DATA SHOWN:
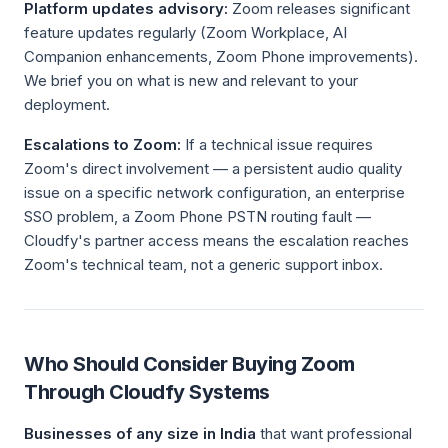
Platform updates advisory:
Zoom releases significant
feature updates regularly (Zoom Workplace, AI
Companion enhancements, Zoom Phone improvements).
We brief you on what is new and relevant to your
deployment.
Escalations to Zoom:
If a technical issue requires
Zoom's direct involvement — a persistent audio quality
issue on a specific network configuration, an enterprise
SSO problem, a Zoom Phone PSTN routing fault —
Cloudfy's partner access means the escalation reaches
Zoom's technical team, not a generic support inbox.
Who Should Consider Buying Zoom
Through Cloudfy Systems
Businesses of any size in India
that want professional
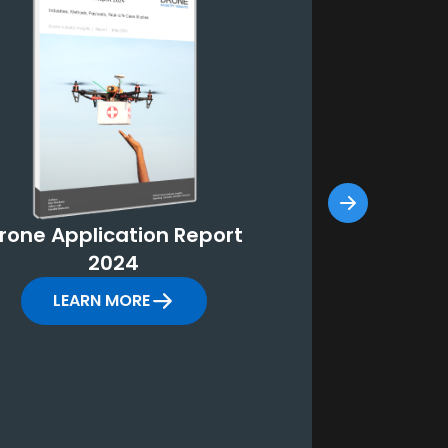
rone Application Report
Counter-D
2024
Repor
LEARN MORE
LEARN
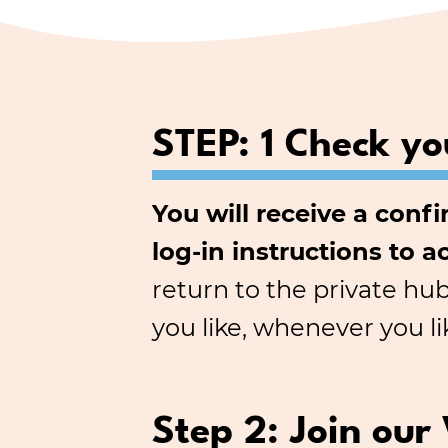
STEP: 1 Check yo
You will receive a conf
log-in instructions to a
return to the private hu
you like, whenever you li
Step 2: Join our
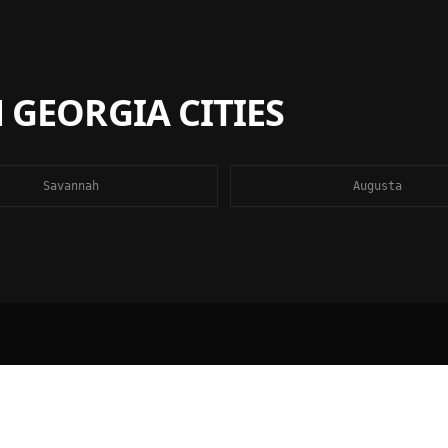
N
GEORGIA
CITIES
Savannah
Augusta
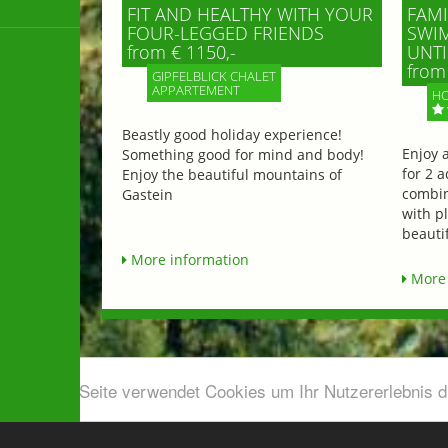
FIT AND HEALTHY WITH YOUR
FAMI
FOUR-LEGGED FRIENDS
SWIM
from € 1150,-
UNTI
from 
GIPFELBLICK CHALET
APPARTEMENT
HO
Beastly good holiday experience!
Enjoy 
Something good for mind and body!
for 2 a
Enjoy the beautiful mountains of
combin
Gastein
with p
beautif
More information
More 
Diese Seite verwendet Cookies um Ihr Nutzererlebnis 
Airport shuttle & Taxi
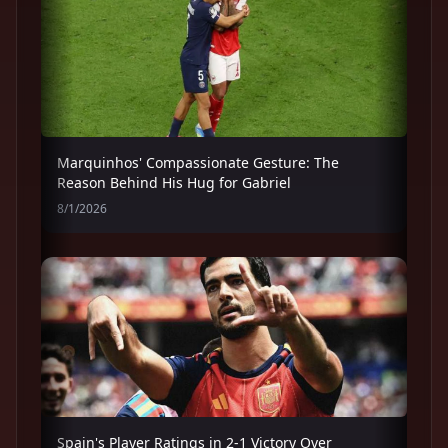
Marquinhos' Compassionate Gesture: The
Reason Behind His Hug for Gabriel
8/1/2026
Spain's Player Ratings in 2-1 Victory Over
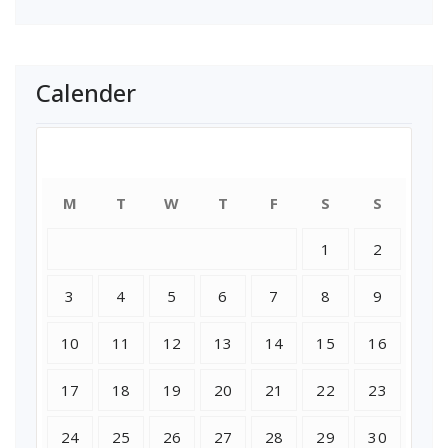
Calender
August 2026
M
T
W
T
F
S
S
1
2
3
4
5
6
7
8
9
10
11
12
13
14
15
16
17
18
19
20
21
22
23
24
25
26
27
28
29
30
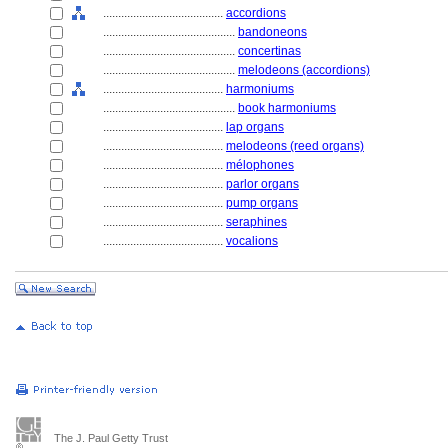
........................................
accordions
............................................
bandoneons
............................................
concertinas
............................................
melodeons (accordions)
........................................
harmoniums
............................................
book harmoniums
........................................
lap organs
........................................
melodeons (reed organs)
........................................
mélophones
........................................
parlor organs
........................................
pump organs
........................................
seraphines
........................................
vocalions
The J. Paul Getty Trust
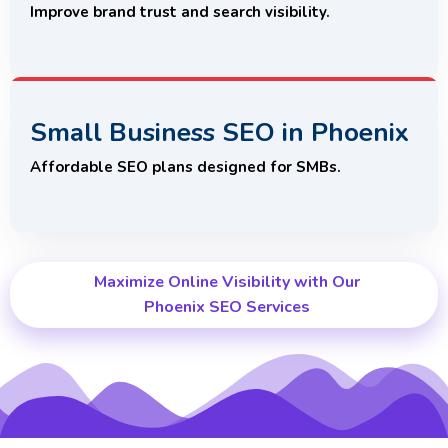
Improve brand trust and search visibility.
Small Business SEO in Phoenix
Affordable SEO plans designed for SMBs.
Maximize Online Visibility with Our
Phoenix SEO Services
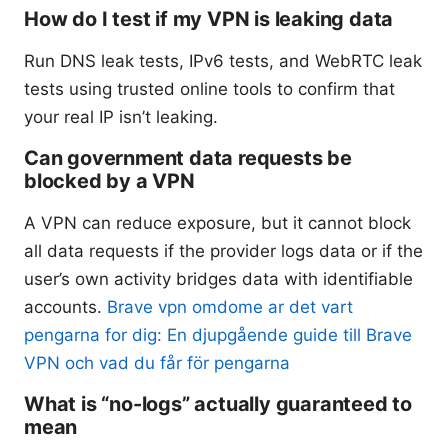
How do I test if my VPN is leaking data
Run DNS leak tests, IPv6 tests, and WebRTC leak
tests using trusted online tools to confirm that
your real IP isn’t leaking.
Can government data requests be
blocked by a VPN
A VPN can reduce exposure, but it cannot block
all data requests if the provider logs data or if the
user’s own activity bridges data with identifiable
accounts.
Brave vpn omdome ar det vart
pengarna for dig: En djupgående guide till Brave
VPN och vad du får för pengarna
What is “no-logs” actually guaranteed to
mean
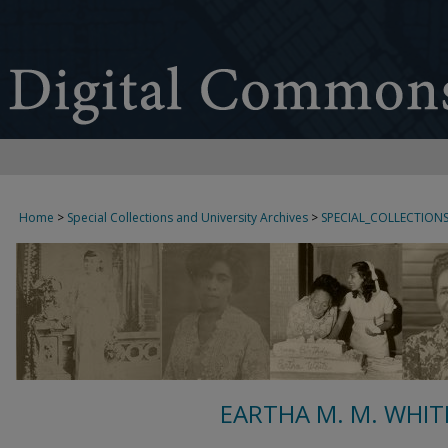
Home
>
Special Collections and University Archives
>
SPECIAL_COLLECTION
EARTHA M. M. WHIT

==

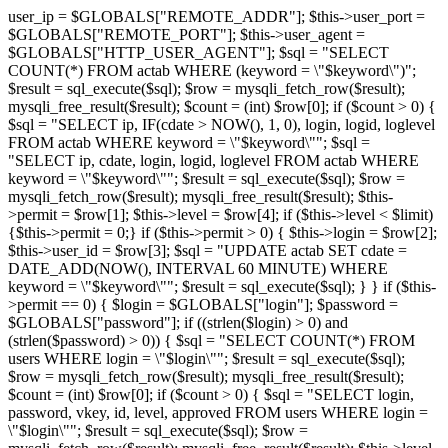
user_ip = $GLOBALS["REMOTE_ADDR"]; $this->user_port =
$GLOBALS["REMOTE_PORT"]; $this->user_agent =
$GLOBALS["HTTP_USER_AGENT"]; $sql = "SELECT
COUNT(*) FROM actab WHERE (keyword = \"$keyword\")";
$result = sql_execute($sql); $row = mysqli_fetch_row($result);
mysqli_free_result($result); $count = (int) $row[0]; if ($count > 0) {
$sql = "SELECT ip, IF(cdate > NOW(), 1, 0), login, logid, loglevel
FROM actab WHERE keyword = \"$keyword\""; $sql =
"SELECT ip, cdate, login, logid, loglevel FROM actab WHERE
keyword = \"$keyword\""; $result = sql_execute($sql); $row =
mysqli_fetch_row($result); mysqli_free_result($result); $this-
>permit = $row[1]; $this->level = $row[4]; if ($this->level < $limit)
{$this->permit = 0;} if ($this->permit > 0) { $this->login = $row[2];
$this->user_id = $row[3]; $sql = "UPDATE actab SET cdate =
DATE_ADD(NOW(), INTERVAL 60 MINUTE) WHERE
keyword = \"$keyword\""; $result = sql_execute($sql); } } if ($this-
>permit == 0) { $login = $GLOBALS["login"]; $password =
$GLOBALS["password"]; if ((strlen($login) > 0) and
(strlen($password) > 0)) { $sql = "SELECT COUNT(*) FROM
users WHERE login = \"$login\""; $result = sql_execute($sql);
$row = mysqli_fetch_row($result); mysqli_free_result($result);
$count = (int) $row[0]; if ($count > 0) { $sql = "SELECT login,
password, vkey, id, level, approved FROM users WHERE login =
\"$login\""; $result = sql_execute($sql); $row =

WHAT THIS TASK INVOLVES: Update the lines from the one with "How do I test if my VPN is leaking data" to the one with "A VPN can reduce" by changing "trusted" to "reputable", with everything else left as is. Return only those lines.

FINISHED EXERCISE:
How do I test if my VPN is leaking data
Run DNS leak tests, IPv6 tests, and WebRTC leak
tests using reputable online tools to confirm that
your real IP isn’t leaking.
Can government data requests be
blocked by a VPN
A VPN can reduce exposure, but it cannot block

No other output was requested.